What I think about when I am riding

After four months at my new address, I am still overestimating the times that my commutes take. I think the distance may be a tad longer, but in terms of my spatial sense of the city, the two locations both seem further away, so I allow more time. Getting to the jail it is not so easy to relax en route, but for the tech company, once I get to the traffic circle at the end of Division and check my watch, I always find that I have more than enough time to pedal softly along Townsend.
Even though there is a bike lane, there are always obstacles: every week there is someone double-parked in the bike lane across from the Adobe building; at Caltrain there are taxis and shuttles manoeuvring across the space, and people turning right onto Fourth St, which has been under construction for a long time. Elsewhere on that little stretch, I get to see other typical facets of the city – old industrial buildings being torn down or gutted; plots of land being flattened and redeveloped; the freeway overhead with lines of vehicles waiting to be disgorged onto the streets; a dairy transformed into a coffee shop.
As I noted in the previous post, I don’t seem to be in much of a hurry these days, and it is nice to slow down even more (even nicer to find that I can cover four or five blocks ambling along on a bike in the same time as someone in a high-end car who is acting impatient, revving and speeding and then getting stuck in a line of cars).
These days I find I gravitate towards streets with cycle lanes – not that it is a guarantee of safety, but because there is at least some sense of visibility and shared ownership; maybe I am getting tired of constantly having to assert my presence on the road after almost thirty years of urban riding. Even with the waves of riders around town in the spring weather, the sense of vulnerability does not diminish.

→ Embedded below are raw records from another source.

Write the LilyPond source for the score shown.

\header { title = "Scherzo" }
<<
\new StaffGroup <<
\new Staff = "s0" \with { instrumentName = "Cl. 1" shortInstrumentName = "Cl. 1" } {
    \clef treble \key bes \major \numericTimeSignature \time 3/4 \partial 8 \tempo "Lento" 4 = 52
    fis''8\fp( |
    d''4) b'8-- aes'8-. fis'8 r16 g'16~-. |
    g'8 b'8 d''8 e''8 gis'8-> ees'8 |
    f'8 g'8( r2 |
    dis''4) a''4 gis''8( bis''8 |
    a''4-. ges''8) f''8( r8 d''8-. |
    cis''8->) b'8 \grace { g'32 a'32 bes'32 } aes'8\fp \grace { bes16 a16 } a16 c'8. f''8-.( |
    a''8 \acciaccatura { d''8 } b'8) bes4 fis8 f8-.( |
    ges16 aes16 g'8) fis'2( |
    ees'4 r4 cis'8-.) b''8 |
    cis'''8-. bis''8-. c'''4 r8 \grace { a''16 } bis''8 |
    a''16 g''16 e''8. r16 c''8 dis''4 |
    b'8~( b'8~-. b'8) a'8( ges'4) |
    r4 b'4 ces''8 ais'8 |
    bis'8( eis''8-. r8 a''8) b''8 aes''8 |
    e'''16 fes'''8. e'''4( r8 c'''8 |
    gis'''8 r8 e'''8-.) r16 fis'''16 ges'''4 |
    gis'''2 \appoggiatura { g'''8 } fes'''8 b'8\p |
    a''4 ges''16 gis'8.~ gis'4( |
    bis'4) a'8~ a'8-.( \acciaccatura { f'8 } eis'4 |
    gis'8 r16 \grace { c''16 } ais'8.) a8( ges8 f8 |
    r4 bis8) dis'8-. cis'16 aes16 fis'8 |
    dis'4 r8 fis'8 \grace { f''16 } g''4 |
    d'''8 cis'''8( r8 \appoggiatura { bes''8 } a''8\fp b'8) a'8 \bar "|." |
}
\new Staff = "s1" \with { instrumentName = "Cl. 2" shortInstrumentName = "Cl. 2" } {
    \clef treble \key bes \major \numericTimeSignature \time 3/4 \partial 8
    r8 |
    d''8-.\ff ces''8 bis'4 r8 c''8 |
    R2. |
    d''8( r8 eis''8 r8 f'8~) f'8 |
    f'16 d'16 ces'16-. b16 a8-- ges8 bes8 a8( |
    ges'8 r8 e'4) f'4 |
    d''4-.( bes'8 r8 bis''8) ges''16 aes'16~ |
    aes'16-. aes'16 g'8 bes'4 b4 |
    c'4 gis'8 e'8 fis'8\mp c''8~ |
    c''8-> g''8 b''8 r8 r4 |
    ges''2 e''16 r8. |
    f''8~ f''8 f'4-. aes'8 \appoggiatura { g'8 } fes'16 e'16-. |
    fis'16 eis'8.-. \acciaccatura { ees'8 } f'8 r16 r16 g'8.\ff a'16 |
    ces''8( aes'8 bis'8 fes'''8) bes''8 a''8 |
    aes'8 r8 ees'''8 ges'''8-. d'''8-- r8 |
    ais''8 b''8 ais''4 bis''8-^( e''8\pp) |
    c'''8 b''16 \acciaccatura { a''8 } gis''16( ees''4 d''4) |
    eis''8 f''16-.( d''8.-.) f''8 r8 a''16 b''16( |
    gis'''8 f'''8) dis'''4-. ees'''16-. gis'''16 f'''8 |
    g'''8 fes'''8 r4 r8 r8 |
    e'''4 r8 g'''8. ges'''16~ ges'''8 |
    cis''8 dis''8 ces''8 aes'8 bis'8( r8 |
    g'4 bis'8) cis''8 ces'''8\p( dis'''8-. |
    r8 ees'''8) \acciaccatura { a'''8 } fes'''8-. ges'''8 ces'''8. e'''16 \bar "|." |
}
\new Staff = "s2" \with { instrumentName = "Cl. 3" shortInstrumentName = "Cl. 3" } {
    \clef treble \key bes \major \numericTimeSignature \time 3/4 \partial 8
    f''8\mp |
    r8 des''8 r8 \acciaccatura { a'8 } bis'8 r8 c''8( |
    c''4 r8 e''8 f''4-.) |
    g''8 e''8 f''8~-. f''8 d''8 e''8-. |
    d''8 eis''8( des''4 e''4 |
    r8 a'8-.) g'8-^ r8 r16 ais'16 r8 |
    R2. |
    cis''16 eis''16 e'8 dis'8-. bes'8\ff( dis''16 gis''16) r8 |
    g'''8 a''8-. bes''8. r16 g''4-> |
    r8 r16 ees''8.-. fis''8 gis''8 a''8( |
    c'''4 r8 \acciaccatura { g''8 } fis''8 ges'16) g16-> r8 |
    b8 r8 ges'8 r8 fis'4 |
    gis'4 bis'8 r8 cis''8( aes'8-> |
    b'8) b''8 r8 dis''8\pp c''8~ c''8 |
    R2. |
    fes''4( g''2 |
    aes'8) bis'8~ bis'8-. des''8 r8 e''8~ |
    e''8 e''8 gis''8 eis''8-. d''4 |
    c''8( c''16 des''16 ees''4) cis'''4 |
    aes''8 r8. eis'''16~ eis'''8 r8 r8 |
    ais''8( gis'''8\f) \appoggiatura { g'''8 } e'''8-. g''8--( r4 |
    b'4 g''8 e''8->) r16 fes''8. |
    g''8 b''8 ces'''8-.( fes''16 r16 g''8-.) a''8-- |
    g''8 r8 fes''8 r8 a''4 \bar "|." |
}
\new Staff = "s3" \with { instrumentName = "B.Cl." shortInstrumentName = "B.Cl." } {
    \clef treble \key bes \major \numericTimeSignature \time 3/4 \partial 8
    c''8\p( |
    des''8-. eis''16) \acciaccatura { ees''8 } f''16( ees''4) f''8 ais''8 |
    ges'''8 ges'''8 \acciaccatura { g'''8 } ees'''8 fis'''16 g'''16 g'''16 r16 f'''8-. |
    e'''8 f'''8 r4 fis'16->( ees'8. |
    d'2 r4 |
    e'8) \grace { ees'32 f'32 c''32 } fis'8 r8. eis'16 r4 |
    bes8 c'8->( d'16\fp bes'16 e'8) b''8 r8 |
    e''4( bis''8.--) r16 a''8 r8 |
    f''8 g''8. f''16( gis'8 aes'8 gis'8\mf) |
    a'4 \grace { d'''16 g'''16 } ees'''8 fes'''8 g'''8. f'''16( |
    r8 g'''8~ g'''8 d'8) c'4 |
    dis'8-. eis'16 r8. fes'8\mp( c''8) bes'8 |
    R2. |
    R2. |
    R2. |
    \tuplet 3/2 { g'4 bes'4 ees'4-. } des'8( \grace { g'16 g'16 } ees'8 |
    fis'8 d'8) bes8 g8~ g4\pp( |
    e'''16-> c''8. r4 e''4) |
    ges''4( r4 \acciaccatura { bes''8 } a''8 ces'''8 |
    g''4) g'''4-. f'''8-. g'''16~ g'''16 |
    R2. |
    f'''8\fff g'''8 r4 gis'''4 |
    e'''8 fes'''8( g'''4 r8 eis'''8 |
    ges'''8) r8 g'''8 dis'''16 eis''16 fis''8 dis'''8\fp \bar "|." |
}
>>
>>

I have also recently been commuting to North Berkeley to work on a project I will doubtless say more about in the future, and the five minute ride from BART to the workplace consists of two designated ‘bicycle boulevards’, so apart from crossing a couple of busy streets, I get to ride down peaceful wide avenues, with so little traffic I don’t usually bother to put on my helmet, something I would not contemplate doing on this side of the bay.